— Begin Source text —

Saturday, November 05, 2011

Faces of the Civil War: Jarvis E. Blinn

Jarvis E. Blinn, a captain in the 14th Connecticut, was killed at Antietam on Sept. 17, 1862.
This is a copy of an albumen. (Courtesy Rocky Hill Historical Society)
Pierced through the heart by a bullet, Jarvis E. Blinn knew it was time to meet his maker.

"I am a dead man!" the 26-year-old captain in the 14th Connecticut Infantry said moments after he was shot during fighting on the Samuel Mumma or William Roulette farms at Antietam on the morning of  Sept. 17, 1862. (1)
Jarvis Blinn is buried in Center Cemetery in Rocky Hill,
Conn., about nine miles from Hartford. Blinn was born in
Rocky Hill on July 28, 1836. He later moved to New Britain.

Barely a month after he enlisted in the Union army, Blinn -- a man who had an "expression of quiet but earnest resolve tinged with a dash of sadness in his air" (2) -- was one of  38 men killed or mortally wounded in the 14th Connecticut on the bloodiest day in American history. A mechanic from New Britain before the war,  Blinn left behind a wife, Alice, and two young children.

Well-liked by his peers, Blinn was unanimously selected captain of Company F on Aug. 15, 1862, one week after he enlisted. After his death, his fellow officers in the 14th Connecticut described him and captain Samuel F. Willard of Madison -- also killed at Antietam --as "two brave and devoted citizen soldiers." In fact, on Sept. 27, 1862, the Hartford Courant printed a resolution submitted by 37 officers in the 14th Connecticut that eloquently praised Blinn and Willard.

— End Source text —
— Begin Extracted entries —

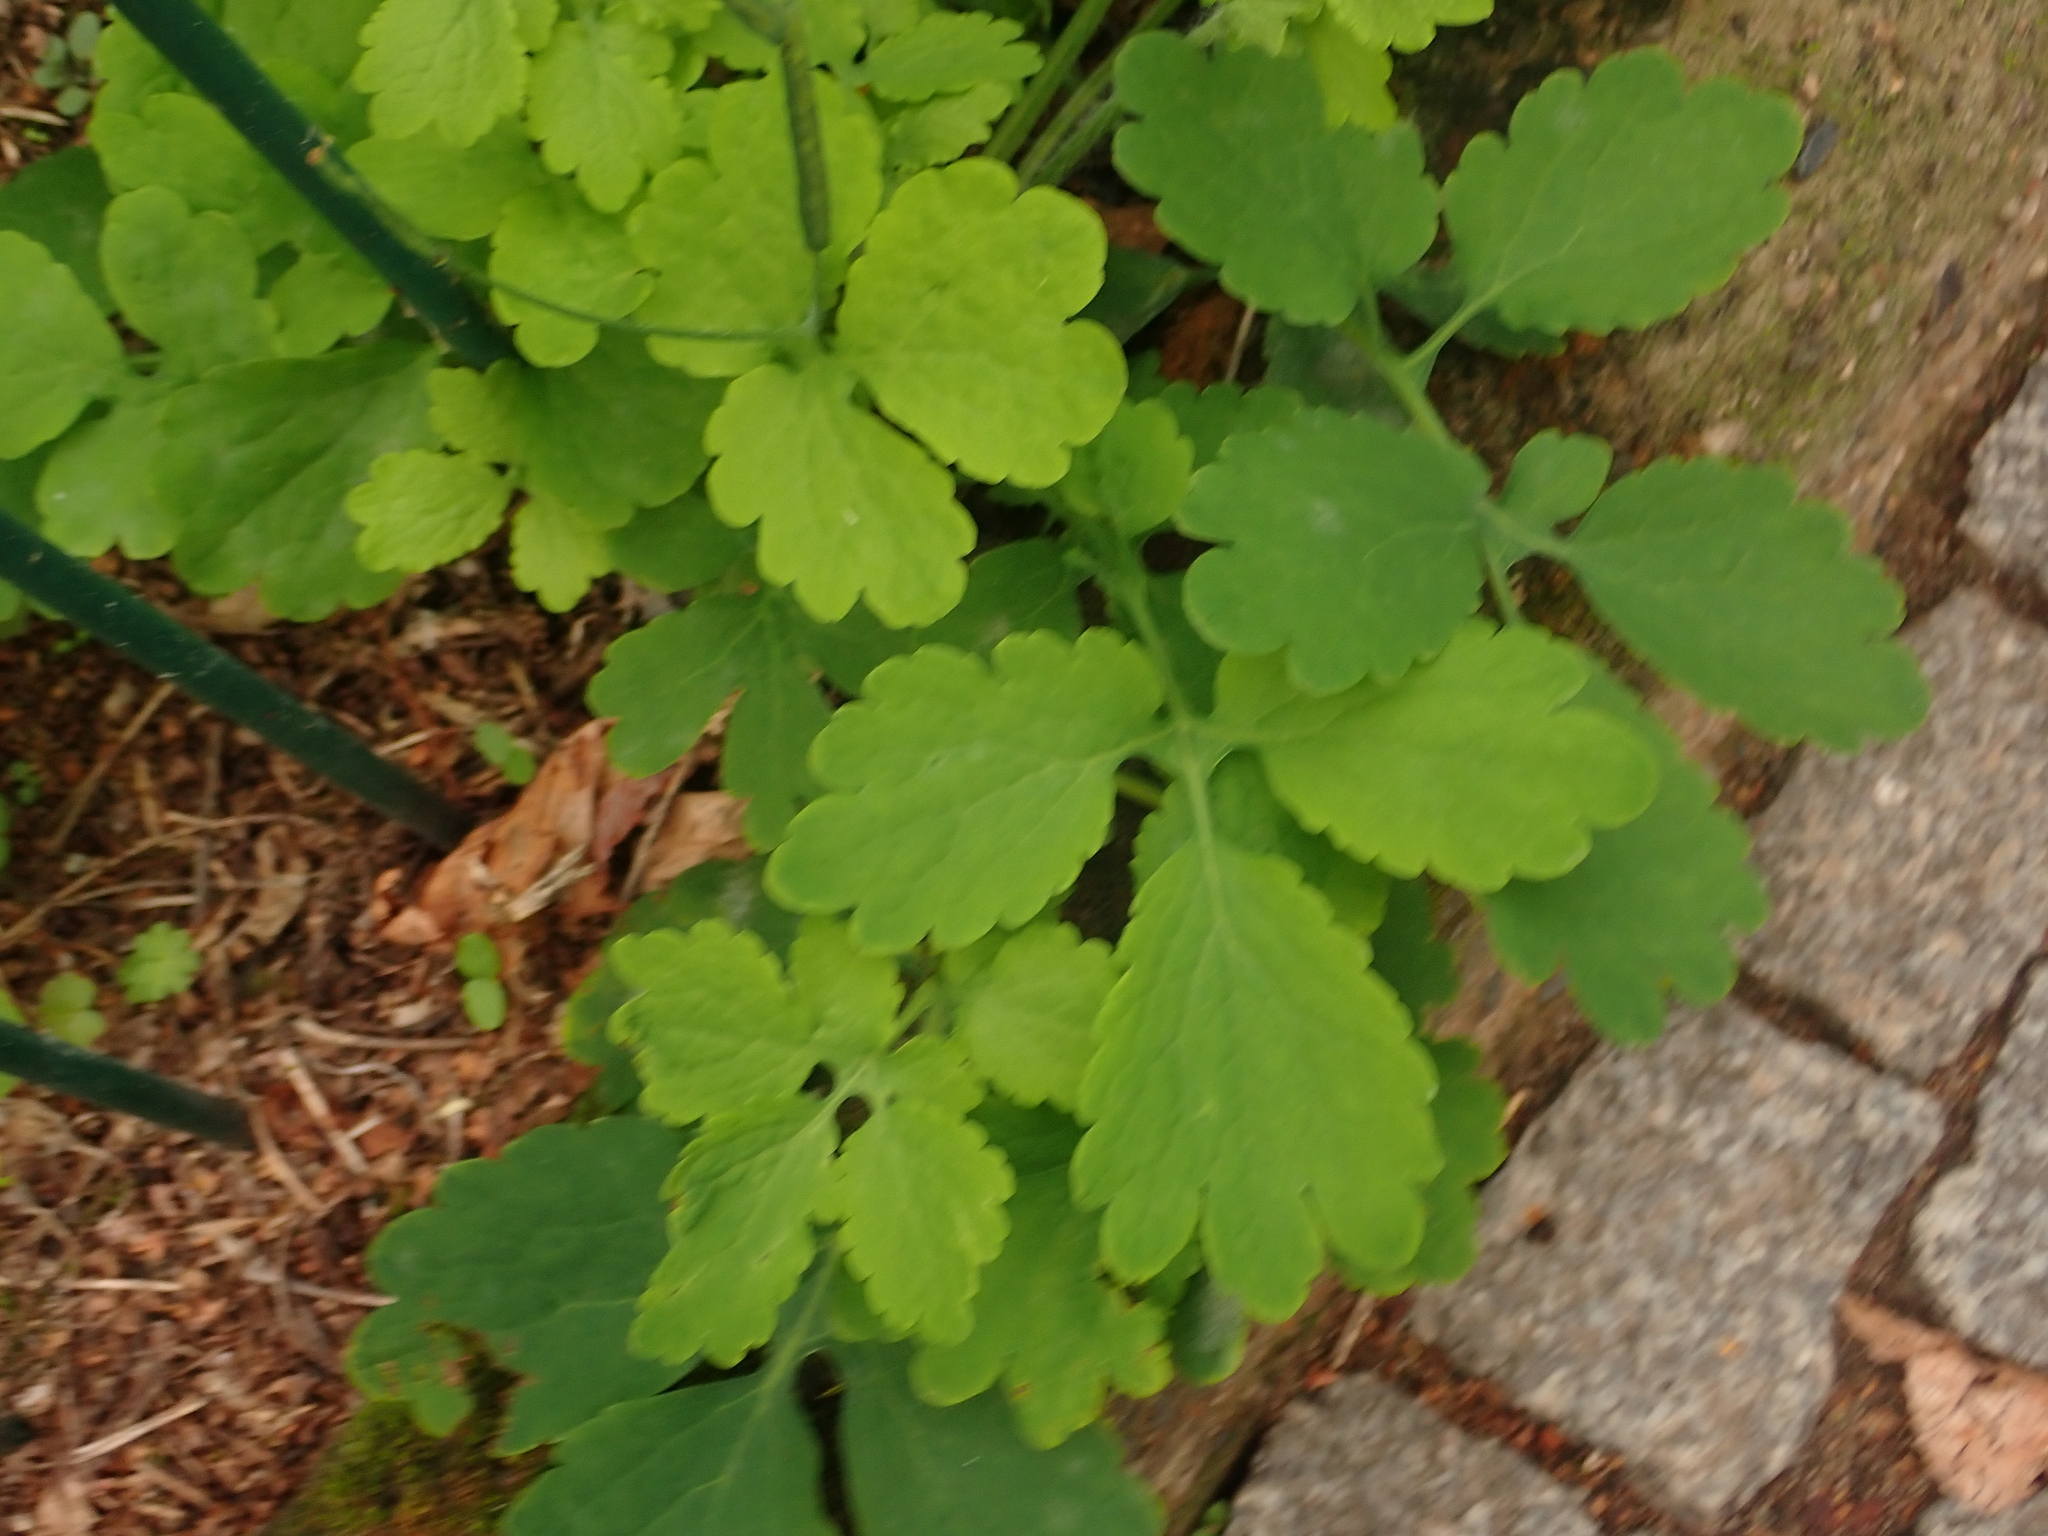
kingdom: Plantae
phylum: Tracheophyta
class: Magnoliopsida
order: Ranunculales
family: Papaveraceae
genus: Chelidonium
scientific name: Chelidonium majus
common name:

— End Extracted entries —

> [Written problem A] Condense the paragraph of the Jarvis E. Blinn profile that opens with "Well-liked by his peers" into a short bulleted list that keeps its main facts.
> [Written problem B]
Answer these questions using the Jarvis E. Blinn profile, one per line:
(i) Where and on what date was Blinn born?
(ii) How many men in the 14th Connecticut were killed or mortally wounded at Antietam?
(iii) Which newspaper printed the officers' resolution, and on what date?
> [Written problem C] Change "Center Cemetery" to "the town cemetery" in the passage of the Jarvis E. Blinn profile that begins at the words "Jarvis Blinn is" and stops after "to New Britain.", and give that passage again.
The listing is separate material and has no connection to the Jarvis E. Blinn profile.

> [Full solution A]
- Blinn was well-liked and was unanimously chosen captain of Company F on Aug. 15, 1862, one week after enlisting.
- After his death, his fellow officers in the 14th Connecticut called him and Capt. Samuel F. Willard of Madison, also killed at Antietam, "two brave and devoted citizen soldiers."
- On Sept. 27, 1862, the Hartford Courant printed a resolution from 37 officers of the 14th Connecticut praising Blinn and Willard.

> [Full solution B]
(i) Rocky Hill, on July 28, 1836.
(ii) 38 men.
(iii) The Hartford Courant, on Sept. 27, 1862.

> [Full solution C]
Jarvis Blinn is buried in the town cemetery in Rocky Hill,
Conn., about nine miles from Hartford. Blinn was born in
Rocky Hill on July 28, 1836. He later moved to New Britain.